Bill Otterbeck, the program deputy director for the Department of Child Support Services, said the state faces an uphill battle collecting child support debt. Many custodial parents – usually mothers – are on the welfare program CalWORKS. If they receive welfare cash grants a child support case is automatically opened. Then the first $50 of the dad’s child support payments goes to the mom each month and the state keeps the rest to help recoup the welfare costs. Otterbeck said about 70 percent of California’s child support debt is owed to the state.

Otterbeck said there have been some changes. The state now uses a different formula to set payment orders that more accurately reflect what low-income parents can afford. There is also a debt compromise program for those parents who owe back pay for welfare payments.

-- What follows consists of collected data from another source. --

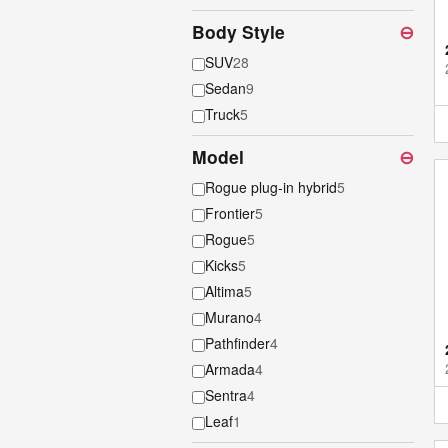
Body Style
⊖
SUV
28
Sedan
9
Truck
5
Model
⊖
Rogue plug-in hybrid
5
Frontier
5
Rogue
5
Kicks
5
Altima
5
Murano
4
Pathfinder
4
Armada
4
Sentra
4
Leaf
1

And the state now pays toward the principal of the debt before interest payments.

“Putting all those state policy changes together, then you really start to see a slowing down of the accrual of debt overall,” Otterbeck said.

But Sorensen, with the Urban Institute, said while California has taken steps to reduce its arrears, lowering the interest rate is key to cutting the debt level. Her report found 27 percent of California’s arrears balance was interest alone.

Some of the 28 states that charge interest on delinquent child support payments have lowered their interest rates in recent years. California’s arrears amount is twice that of Texas, which has the second-largest debt load. In 2002 Texas cut its interest rate in half, to 6 percent.

Sorensen said from 2002 to 2009 the average debt load per case in Texas declined by 17 percent; in California it increased by 33 percent during that time. Sorensen said California doesn’t have to lower all interest rates to reduce child support debt.

“Couldn’t they set up two interest rates, one for civil judgments that are not child support, and one for child support civil judgments. Is that possible? Because I know other states do that,” Sorensen said.

Otterbeck said there are no efforts under way to change the interest rate for child support debt.